▶ **Texte fourni**:
____

Contribution de la douane à la compétitivité économique
Introduction
Le présent document, qui vise à soutenir l’élaboration du Dossier de l’OMD sur la compétitivité économique (DCE) et répond à une demande d’un Membre de l’OMD, offre une brève synthèse des recherches qui confortent l’idée selon laquelle la douane contribue à la compétitivité économique. Dans le cadre analytique exposé ici, cette contribution est apportée par la douane à travers ses fonctions de facilitation des échanges, de recouvrement des recettes et de protection de la société..
Signification de l’expression « compétitivité économique »
Avant de traiter de l’apport de la douane, il convient de s’entendre sur une acception générale de l’expression « compétitivité économique », étant donné qu’elle est souvent imprécise ou mal interprétée dans les débats concernant la politique publique nationale (Krugman, 1996:5-22, 88-101). Si le sens du terme « compétitivité » proposé dans le dictionnaire se révèle approprié dans le contexte d’une entreprise, c’est moins le cas pour les activités d’une nation. 2 Au niveau d’une entreprise, elle évoque la compétition entre les entreprises d’un même secteur d’activité et, dans ce contexte, il s’agit d’une concurrence au sens propre. Les entreprises sont en concurrence en matière de recherche de clients; certaines entreprises iront à l’échec si elles ne trouvent pas un nombre suffisant de clients ou si leurs frais de fonctionnement sont trop élevés (Krugman, ibid).

____

▶ **Consigne de travail A**: D'après le document sur la douane et la compétitivité, pourquoi faut-il s'entendre sur une acception générale de l'expression « compétitivité économique » avant d'aborder l'apport de la douane ?
▶ **Consigne de travail B**:
Répondez aux questions suivantes à partir du document sur la douane et la compétitivité.
(i) À quelle demande le document répond-il ?
(ii) Par quelles fonctions la douane apporte-t-elle sa contribution à la compétitivité économique dans le cadre analytique exposé ?
(iii) Au niveau d'une entreprise, dans quel domaine les entreprises sont-elles en concurrence ?

____

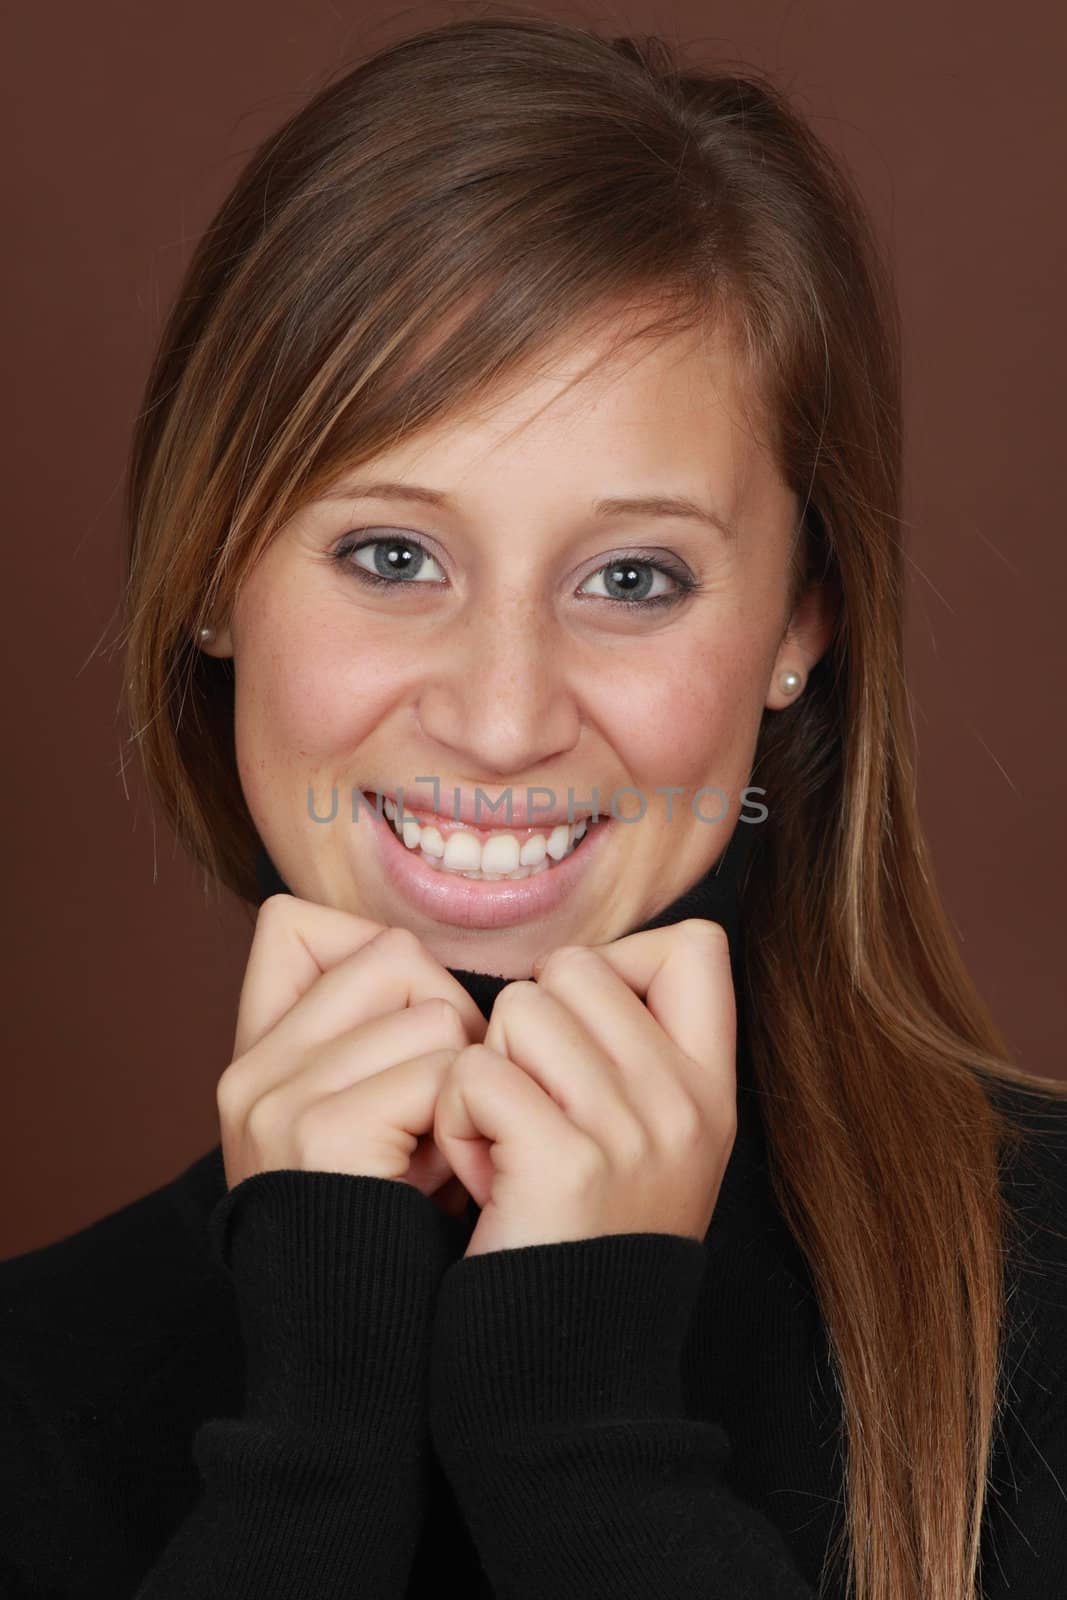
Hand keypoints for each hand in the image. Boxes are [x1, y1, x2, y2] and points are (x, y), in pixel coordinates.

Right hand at [217, 896, 485, 1214]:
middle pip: (392, 954)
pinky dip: (468, 1120)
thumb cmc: (400, 1232)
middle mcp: (251, 1071)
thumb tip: (428, 957)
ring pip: (433, 1008)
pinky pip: (442, 1069)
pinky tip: (447, 1177)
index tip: (407, 1042)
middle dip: (449, 1020)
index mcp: (255, 1060)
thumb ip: (372, 1039)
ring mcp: (277, 1099)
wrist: (365, 1360)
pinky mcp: (319, 1132)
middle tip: (448, 1110)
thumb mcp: (369, 1124)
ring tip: (446, 1149)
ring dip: (469, 1076)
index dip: (379, 965)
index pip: (297, 924)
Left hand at [432, 919, 736, 1257]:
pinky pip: (476, 1073)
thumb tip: (576, 972)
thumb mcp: (649, 1149)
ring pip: (519, 1009)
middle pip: (575, 967)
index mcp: (710, 1091)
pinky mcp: (565, 1161)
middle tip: (529, 1116)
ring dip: (485, 1074)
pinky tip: (479, 1180)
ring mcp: (632, 1130)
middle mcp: (684, 1103)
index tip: (582, 1046)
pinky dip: (454, 1122)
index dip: (618, 968)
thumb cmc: (576, 1245)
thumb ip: (635, 1059)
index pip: (695, 946)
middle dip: (527, 1030)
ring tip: (504, 1149)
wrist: (563, 1382)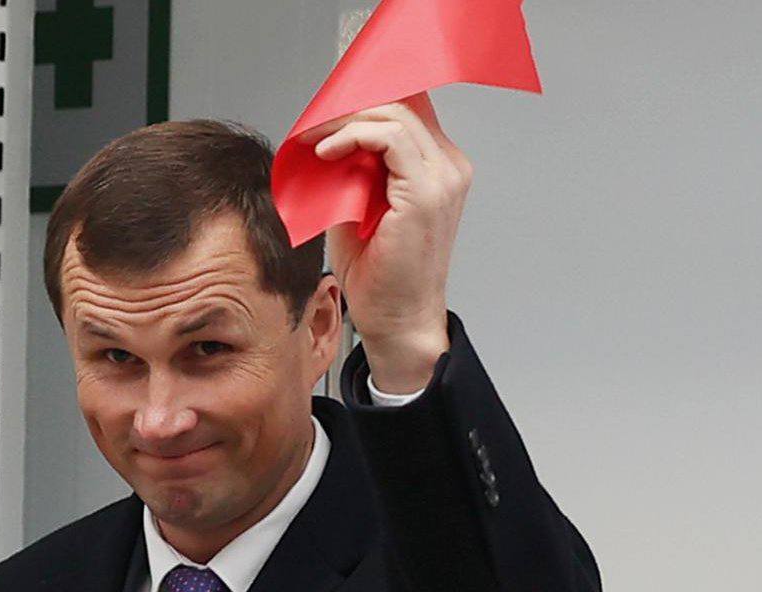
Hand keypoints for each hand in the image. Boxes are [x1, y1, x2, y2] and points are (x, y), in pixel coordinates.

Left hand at [297, 93, 470, 392]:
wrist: (396, 320)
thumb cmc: (379, 274)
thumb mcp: (360, 207)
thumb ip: (355, 169)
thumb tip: (326, 135)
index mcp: (438, 168)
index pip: (407, 109)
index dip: (364, 101)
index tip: (325, 111)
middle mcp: (449, 167)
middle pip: (401, 104)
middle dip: (349, 106)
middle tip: (313, 123)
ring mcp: (443, 178)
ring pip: (394, 114)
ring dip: (345, 120)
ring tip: (315, 139)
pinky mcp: (427, 192)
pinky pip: (389, 138)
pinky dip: (351, 137)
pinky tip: (326, 153)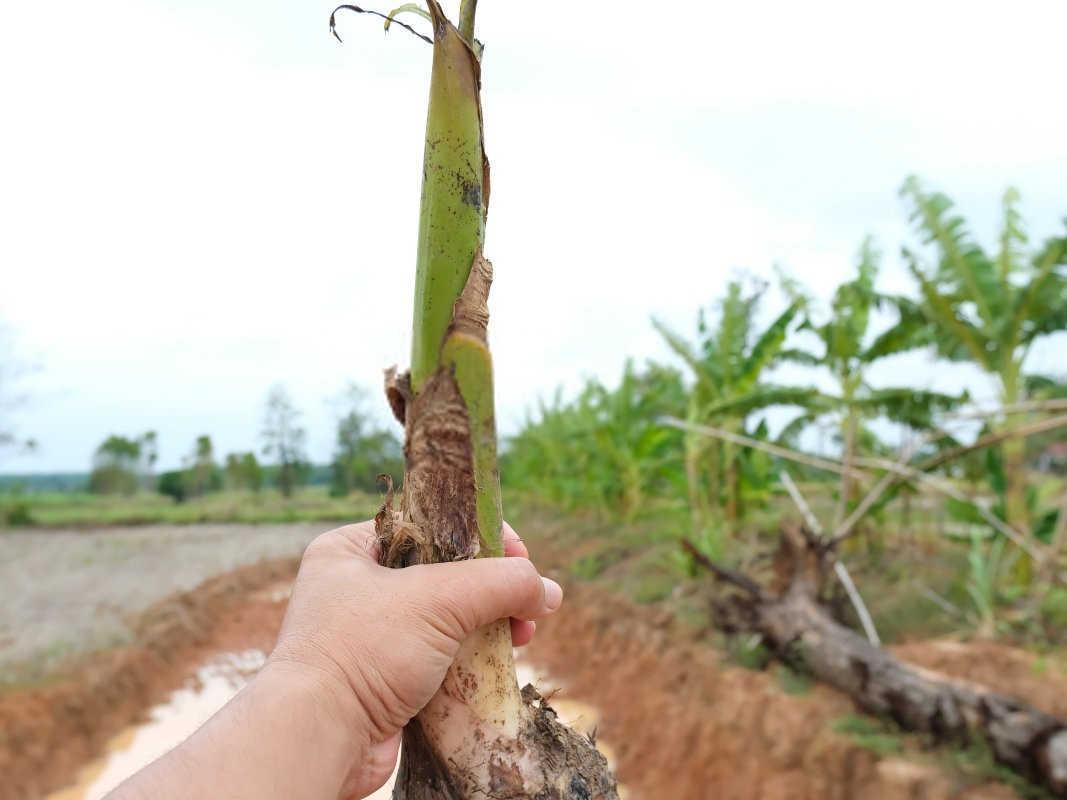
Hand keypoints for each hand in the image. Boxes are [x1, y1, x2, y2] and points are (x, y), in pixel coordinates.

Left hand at [267, 520, 561, 798]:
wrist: (319, 739)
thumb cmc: (362, 652)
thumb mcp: (437, 599)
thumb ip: (498, 583)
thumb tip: (549, 590)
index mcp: (351, 549)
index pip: (430, 523)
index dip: (481, 534)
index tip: (520, 554)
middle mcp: (358, 587)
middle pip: (447, 572)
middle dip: (493, 587)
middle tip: (529, 602)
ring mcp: (372, 636)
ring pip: (449, 619)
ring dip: (490, 624)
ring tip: (523, 636)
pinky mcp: (387, 679)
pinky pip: (442, 658)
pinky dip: (473, 659)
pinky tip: (500, 663)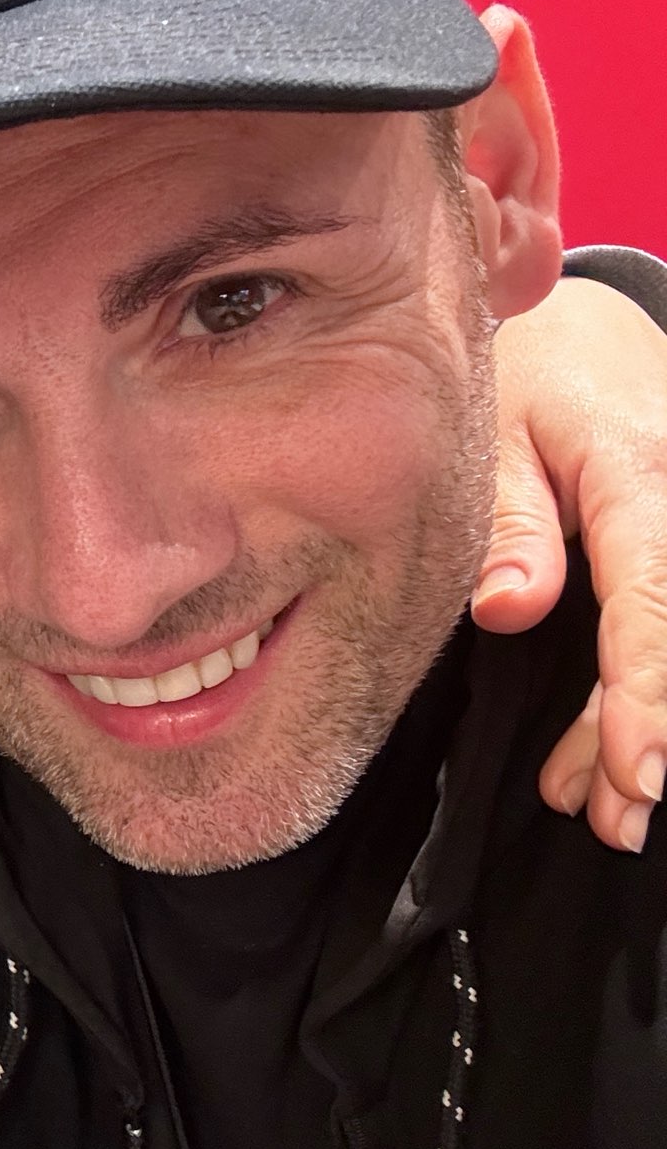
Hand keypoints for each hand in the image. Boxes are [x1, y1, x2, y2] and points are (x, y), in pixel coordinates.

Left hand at [482, 275, 666, 851]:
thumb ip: (506, 522)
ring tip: (597, 806)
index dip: (649, 693)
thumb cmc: (530, 374)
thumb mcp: (496, 429)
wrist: (590, 328)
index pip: (652, 598)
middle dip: (656, 734)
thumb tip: (507, 610)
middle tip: (616, 820)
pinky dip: (650, 690)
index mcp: (638, 471)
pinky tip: (608, 753)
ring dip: (651, 726)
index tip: (638, 770)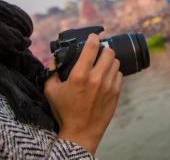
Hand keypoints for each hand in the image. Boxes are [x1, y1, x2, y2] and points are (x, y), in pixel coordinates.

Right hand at [44, 35, 122, 153]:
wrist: (80, 132)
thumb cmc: (64, 112)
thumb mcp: (50, 91)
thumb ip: (51, 71)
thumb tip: (55, 58)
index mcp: (79, 75)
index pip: (91, 47)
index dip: (93, 38)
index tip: (93, 36)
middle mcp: (96, 78)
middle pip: (108, 52)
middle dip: (103, 49)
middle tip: (98, 52)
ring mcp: (109, 85)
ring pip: (115, 62)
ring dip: (109, 60)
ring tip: (102, 64)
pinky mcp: (116, 93)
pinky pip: (119, 74)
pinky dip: (113, 72)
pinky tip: (107, 76)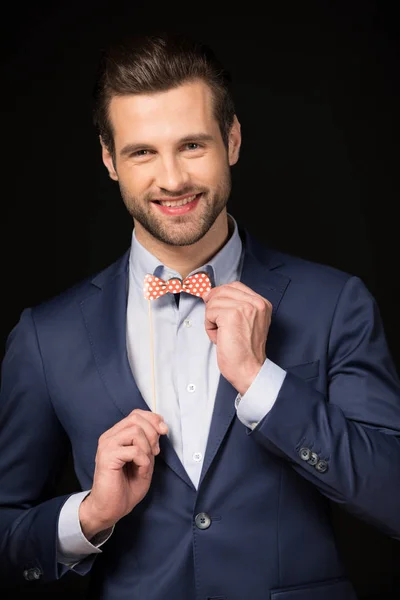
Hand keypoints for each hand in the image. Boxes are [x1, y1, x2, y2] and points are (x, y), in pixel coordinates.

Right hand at [79, 409, 167, 538]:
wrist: (110, 509)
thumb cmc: (126, 487)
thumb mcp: (144, 460)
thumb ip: (149, 443)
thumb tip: (159, 427)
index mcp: (117, 435)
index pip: (136, 414)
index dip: (153, 419)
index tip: (163, 431)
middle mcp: (109, 437)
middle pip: (136, 419)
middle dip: (152, 433)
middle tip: (154, 452)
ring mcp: (107, 445)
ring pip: (135, 431)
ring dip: (147, 448)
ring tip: (145, 464)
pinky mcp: (107, 457)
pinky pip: (134, 450)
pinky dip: (143, 462)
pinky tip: (140, 472)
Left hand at [203, 281, 271, 394]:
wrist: (249, 369)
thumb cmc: (245, 351)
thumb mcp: (247, 322)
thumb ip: (235, 306)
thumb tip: (210, 294)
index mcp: (262, 304)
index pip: (235, 286)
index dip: (220, 294)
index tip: (214, 305)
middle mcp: (256, 303)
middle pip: (223, 290)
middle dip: (214, 306)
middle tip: (217, 323)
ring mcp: (244, 307)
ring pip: (214, 301)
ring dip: (212, 318)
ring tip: (222, 333)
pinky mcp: (231, 315)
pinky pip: (210, 313)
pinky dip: (209, 326)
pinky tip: (220, 337)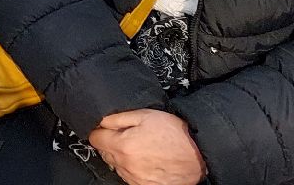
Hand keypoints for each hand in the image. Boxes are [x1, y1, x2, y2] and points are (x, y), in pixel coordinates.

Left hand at [87, 109, 205, 184]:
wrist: (199, 155)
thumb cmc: (176, 135)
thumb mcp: (145, 115)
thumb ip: (118, 118)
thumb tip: (102, 121)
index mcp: (123, 145)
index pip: (95, 139)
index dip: (101, 131)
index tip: (107, 129)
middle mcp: (126, 164)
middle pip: (104, 153)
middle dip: (111, 143)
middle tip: (128, 137)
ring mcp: (134, 178)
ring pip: (116, 165)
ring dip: (122, 157)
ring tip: (141, 148)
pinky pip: (128, 177)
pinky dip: (132, 169)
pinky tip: (145, 161)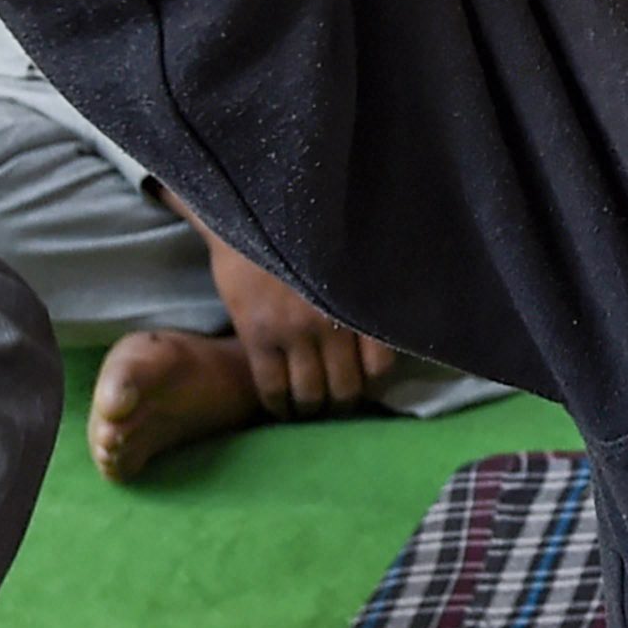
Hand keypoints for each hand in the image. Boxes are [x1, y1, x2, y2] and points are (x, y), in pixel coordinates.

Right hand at [207, 232, 389, 418]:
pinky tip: (280, 410)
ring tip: (307, 411)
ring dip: (311, 410)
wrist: (249, 216)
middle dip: (342, 403)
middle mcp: (331, 322)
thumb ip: (359, 296)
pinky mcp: (257, 336)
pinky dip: (278, 407)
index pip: (378, 364)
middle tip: (335, 405)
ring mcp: (293, 332)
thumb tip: (377, 329)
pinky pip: (272, 387)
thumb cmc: (300, 235)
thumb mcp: (346, 261)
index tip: (363, 383)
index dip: (372, 382)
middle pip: (345, 387)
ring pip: (310, 394)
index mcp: (356, 303)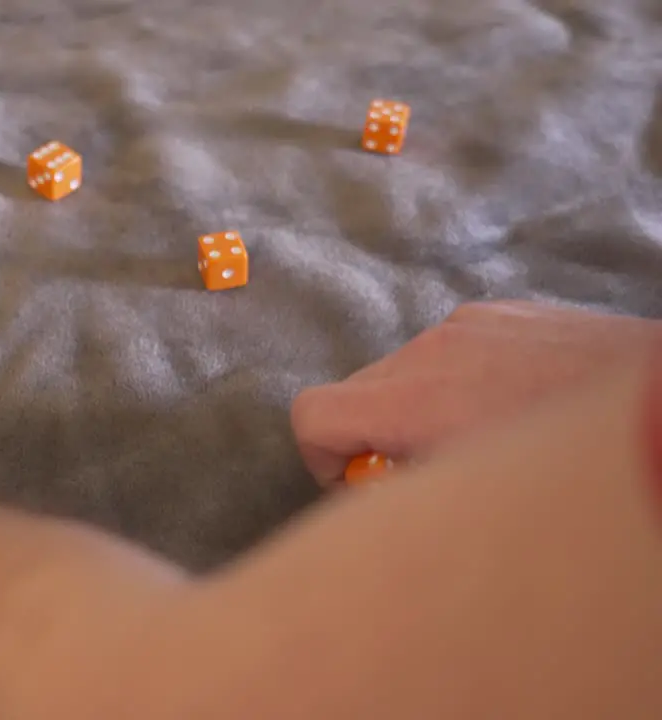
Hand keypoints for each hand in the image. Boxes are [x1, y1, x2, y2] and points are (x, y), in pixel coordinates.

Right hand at [291, 300, 661, 484]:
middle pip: (357, 394)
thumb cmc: (573, 469)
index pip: (314, 415)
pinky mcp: (506, 312)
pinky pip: (452, 351)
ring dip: (419, 411)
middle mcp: (433, 349)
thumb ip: (407, 494)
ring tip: (482, 442)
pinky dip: (460, 383)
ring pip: (404, 373)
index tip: (360, 485)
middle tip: (428, 478)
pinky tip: (515, 409)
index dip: (321, 459)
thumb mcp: (475, 500)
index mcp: (418, 400)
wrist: (660, 399)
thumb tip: (372, 495)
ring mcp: (471, 323)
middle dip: (376, 438)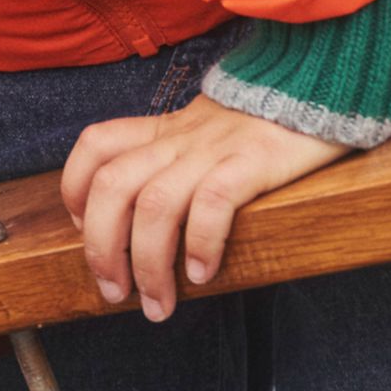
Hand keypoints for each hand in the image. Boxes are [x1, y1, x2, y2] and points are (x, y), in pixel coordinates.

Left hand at [61, 93, 346, 319]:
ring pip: (155, 205)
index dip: (75, 189)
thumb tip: (141, 222)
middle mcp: (178, 139)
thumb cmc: (260, 123)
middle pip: (112, 187)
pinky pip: (212, 203)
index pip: (95, 146)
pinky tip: (202, 274)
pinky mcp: (252, 162)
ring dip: (148, 264)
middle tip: (115, 292)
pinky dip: (200, 244)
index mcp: (163, 130)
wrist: (316, 86)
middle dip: (101, 248)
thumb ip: (172, 160)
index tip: (83, 230)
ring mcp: (213, 150)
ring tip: (159, 304)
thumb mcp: (203, 133)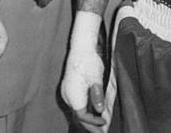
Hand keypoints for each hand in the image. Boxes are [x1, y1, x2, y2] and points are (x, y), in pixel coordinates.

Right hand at [61, 11, 104, 132]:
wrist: (81, 46)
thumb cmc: (89, 60)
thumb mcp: (96, 77)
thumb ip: (97, 95)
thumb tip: (100, 110)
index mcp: (73, 95)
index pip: (82, 116)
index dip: (94, 122)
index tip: (104, 123)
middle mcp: (67, 95)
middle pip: (78, 116)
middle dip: (90, 124)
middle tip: (102, 130)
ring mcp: (66, 91)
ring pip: (76, 110)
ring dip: (87, 118)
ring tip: (98, 124)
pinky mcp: (68, 88)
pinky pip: (75, 104)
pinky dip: (83, 110)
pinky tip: (91, 111)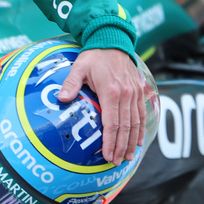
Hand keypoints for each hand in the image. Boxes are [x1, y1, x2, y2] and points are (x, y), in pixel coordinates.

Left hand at [58, 48, 147, 164]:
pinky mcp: (140, 90)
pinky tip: (139, 141)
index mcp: (110, 91)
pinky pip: (142, 113)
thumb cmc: (94, 56)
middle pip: (126, 127)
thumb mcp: (79, 67)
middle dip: (121, 147)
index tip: (107, 156)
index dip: (110, 142)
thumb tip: (60, 99)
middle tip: (116, 162)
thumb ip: (71, 84)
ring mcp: (135, 93)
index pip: (112, 123)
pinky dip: (141, 129)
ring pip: (136, 123)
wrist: (113, 40)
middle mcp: (126, 94)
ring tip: (129, 157)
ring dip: (133, 142)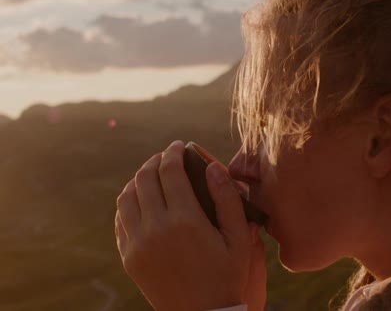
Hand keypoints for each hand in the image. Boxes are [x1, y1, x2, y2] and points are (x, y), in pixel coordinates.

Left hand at [114, 140, 266, 310]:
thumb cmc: (227, 275)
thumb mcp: (239, 238)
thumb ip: (227, 199)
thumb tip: (212, 166)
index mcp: (186, 220)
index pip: (170, 171)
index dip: (174, 152)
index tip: (179, 145)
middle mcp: (156, 228)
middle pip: (145, 178)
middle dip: (156, 161)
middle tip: (167, 157)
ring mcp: (138, 243)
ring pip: (126, 197)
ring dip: (138, 179)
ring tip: (152, 175)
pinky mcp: (129, 257)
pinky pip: (120, 220)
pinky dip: (127, 202)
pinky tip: (140, 200)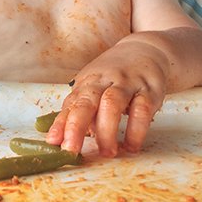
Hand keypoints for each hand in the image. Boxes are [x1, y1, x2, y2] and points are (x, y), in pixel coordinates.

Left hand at [45, 39, 167, 156]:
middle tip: (71, 149)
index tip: (52, 142)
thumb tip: (66, 139)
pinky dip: (135, 130)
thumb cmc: (115, 75)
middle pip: (86, 101)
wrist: (146, 49)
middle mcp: (104, 81)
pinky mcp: (149, 90)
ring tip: (106, 152)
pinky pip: (141, 110)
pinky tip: (131, 146)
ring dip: (107, 131)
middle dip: (76, 126)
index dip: (61, 123)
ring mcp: (127, 84)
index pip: (71, 103)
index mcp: (87, 82)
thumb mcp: (94, 87)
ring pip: (112, 104)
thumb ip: (81, 111)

____

▶ **Votre réponse A**: Il faut d'abord s'entendre sur une acception générale parce que l'expression « compétitivité économique » est souvent imprécise ou mal interprétée dans les débats sur la politique publique nationale.

▶ **Votre réponse B**:
(i) À une demande d'un Membre de l'OMD.
(ii) Par ses fonctions de facilitation des échanges, de recouvrement des recettes et de protection de la société.
(iii) Dans la recherche de clients.